I sat in church sandwiched between sisters and brothers on the hard wooden benches of Our Lady of Good Counsel and listened as the priest droned his way through ideas on how to be a better person. His sermon considered how to live a good life, how to honour God’s teachings, but not how to stay awake or take the priest’s words seriously.
So I tuned out and watched the people around me instead.
When I was in grade three over the course of many weeks I began to notice that my teacher Miss Anderson sat several rows in front of me on the other side of the church. I could see her side on, eyes to the front, as if she were concentrating hard on every word the priest said and needed to get a good look at him in order to take it all in.
Her faced raised to the pulpit took on an angelic look, saintly and devout. Her skin was pale against her raven black hair, which she wore in one of those French buns my mother raved about but could not manage in her own hair because hers was too curly.
Miss Anderson gave off a radiance that left me in love with her. And as the priest rambled on I fell under her trance but pulled myself up short with a series of rules I set for myself on the nature of female beauty.
To begin, and based on what I had learned in church and at school, I decided that the Blessed Virgin Mary was without a doubt the most beautiful woman who had ever lived. And given she was an eternal saint, her beauty dominated all others.

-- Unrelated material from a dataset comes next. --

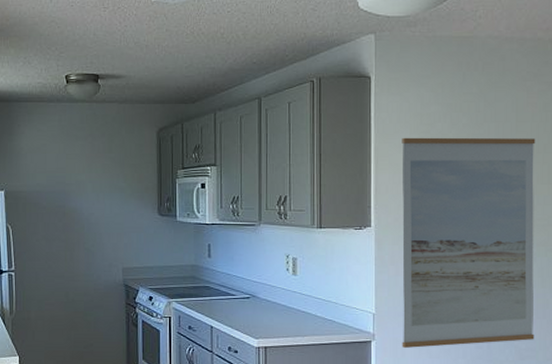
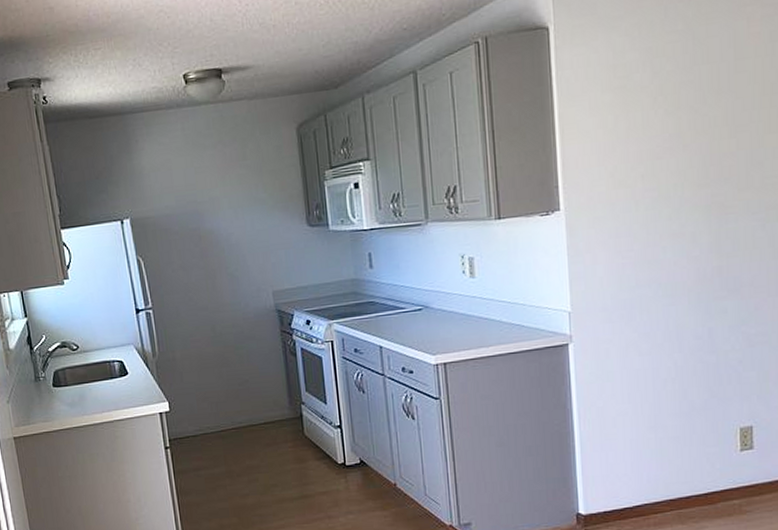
wall art: present [402,137,536,348] -> none [591,77,766,348]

Next in line, I included my mother. My mother was more beautiful to me than any other woman I had ever seen beyond the Blessed Virgin, and although my mother’s skin sagged around her neck these days and she complained about the wrinkles on her elbows, wrinkles that gave away a woman’s age, she told us, I had also seen my mother’s younger woman photos when she was a movie star, with her own head of dark, albeit curly hair, and although her skin was not the alabaster white of my school teacher’s – my mother’s complexion turned towards olive – she still radiated the beauty of the angels.
So I gave my mother second place.
After her, in third place came Miss Anderson and because I was allowed thereafter to make my own choices, the next in line came from the television screen, a movie star called Ava Gardner.
Every Sunday I looked around the church for other beauties to add to my list. Not only were they to exude a radiance that belonged to the saints, they needed to be pure, unsullied in their demeanour. These words came to me from the nuns and the prayer books, which told me all I needed to know about truth and beauty.
The priest one day talked about parishioners who had complained about the church. He took these people to task. They were complaining about their own church, he said. Their own church, one to which they belonged as though they were finding fault with someone else’s church.
How could this be?
These people set a bad example for the rest of us. We were in this together and given that our religion was the one and only religion, the pure religion, the one true faith, then it was important for all of us to honour that position and be loyal to our calling as God’s children.
That attitude of purity overruled all superficial aspects of beauty. A pure mind was best of all and a pure mind was almost impossible to achieve, unless I stopped paying attention to what was on the outside and cared only about the whiteness of my soul.